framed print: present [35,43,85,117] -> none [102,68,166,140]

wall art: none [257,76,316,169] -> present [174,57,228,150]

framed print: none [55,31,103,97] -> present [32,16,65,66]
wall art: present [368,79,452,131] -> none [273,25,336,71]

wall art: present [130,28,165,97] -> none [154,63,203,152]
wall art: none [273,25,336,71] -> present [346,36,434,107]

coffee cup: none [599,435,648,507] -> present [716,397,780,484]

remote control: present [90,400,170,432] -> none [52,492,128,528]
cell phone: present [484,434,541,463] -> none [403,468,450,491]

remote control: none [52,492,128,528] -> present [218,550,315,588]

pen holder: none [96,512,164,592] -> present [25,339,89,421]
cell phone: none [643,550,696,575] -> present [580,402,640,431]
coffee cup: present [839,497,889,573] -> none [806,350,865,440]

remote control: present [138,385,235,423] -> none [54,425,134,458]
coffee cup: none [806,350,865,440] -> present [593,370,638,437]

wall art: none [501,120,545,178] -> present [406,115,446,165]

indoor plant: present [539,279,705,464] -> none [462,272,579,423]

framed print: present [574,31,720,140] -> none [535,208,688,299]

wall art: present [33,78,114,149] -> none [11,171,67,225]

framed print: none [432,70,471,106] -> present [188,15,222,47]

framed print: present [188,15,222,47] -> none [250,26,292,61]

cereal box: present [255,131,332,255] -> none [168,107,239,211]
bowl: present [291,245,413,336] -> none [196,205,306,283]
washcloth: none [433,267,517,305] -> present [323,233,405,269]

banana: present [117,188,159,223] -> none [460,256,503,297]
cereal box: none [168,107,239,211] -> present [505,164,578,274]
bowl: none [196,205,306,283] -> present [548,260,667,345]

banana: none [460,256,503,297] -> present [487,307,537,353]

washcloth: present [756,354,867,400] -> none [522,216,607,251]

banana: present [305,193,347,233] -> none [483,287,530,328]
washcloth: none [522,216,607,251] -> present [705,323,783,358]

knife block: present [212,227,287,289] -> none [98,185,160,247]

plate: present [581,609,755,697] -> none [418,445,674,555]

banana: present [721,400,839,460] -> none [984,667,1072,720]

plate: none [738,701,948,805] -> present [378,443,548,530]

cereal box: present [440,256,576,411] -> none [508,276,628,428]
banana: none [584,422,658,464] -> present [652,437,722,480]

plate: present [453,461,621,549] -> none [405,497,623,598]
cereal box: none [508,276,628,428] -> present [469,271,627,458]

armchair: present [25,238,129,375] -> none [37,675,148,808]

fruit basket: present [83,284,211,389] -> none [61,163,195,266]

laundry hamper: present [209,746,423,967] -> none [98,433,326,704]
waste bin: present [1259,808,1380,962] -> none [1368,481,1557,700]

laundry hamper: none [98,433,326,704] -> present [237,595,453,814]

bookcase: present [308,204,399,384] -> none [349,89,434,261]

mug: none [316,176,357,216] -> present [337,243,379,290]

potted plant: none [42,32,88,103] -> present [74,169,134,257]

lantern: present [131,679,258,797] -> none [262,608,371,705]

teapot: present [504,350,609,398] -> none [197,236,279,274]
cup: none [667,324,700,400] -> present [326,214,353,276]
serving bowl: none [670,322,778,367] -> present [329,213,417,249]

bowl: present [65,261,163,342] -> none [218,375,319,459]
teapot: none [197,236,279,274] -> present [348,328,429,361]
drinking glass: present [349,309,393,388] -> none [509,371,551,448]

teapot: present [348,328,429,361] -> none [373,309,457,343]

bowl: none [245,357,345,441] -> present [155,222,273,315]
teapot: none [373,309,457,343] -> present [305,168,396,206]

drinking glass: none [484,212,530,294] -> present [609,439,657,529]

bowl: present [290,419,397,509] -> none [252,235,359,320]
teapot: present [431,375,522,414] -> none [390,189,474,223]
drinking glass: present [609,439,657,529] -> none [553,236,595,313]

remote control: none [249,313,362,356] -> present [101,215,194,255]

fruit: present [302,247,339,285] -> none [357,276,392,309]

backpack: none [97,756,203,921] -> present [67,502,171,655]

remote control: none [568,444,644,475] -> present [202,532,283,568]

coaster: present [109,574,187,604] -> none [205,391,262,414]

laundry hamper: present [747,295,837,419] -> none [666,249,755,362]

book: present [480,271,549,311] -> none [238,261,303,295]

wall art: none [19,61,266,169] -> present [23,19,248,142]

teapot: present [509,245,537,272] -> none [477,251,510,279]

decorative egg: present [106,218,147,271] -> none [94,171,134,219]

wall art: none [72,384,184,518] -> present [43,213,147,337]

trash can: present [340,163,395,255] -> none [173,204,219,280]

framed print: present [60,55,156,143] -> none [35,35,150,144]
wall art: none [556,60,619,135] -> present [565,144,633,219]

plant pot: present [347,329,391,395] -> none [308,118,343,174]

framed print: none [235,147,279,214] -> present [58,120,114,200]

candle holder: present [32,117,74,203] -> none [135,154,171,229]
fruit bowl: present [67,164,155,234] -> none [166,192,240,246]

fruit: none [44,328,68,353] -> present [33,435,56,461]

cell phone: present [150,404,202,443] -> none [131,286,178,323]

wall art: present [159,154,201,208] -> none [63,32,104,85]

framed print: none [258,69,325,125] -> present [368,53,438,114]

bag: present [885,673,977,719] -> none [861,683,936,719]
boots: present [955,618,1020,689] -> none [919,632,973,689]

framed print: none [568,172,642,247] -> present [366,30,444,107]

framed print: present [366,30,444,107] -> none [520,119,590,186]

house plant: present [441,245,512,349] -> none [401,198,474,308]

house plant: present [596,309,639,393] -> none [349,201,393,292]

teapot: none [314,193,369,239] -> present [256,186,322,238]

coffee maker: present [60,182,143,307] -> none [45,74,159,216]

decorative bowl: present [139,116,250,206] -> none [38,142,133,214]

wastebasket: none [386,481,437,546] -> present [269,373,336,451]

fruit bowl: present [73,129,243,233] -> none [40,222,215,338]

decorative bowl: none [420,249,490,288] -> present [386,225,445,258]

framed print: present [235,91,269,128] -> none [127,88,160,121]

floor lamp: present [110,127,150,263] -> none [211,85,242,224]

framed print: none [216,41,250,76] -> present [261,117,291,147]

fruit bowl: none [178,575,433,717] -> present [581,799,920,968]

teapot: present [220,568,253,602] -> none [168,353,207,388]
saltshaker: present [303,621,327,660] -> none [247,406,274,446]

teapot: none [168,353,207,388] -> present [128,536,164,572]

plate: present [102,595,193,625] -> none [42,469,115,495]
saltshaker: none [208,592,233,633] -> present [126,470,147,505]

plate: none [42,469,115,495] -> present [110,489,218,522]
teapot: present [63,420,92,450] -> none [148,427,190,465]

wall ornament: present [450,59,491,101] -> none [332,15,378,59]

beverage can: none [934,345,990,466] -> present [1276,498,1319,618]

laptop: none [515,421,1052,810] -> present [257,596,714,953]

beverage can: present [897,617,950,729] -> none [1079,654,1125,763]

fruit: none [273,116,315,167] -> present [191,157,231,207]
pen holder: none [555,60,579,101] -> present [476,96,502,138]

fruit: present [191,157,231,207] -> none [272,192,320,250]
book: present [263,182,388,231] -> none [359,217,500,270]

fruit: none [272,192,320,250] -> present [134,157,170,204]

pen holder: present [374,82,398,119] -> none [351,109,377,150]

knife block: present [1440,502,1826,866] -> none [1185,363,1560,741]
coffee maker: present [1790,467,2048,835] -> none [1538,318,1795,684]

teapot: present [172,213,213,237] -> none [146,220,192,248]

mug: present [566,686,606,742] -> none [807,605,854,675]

-*-*-

Take the listing from its first line to the line containing "coffee cup: none [599,435,648,507]". Reproduce those lines exactly and nothing else.

Output for this task:
framed print: present [35,43,85,117] -> none [102,68,166,140]

wall art: none [257,76,316,169] -> present [174,57,228,150]

framed print: none [55,31,103,97] -> present [32,16,65,66]
wall art: present [368,79,452,131] -> none [273,25,336,71]

wall art: present [130,28,165,97] -> none [154,63,203,152]
wall art: none [273,25,336,71] -> present [346,36,434,107]

coffee cup: none [599,435,648,507] -> present [716,397,780,484]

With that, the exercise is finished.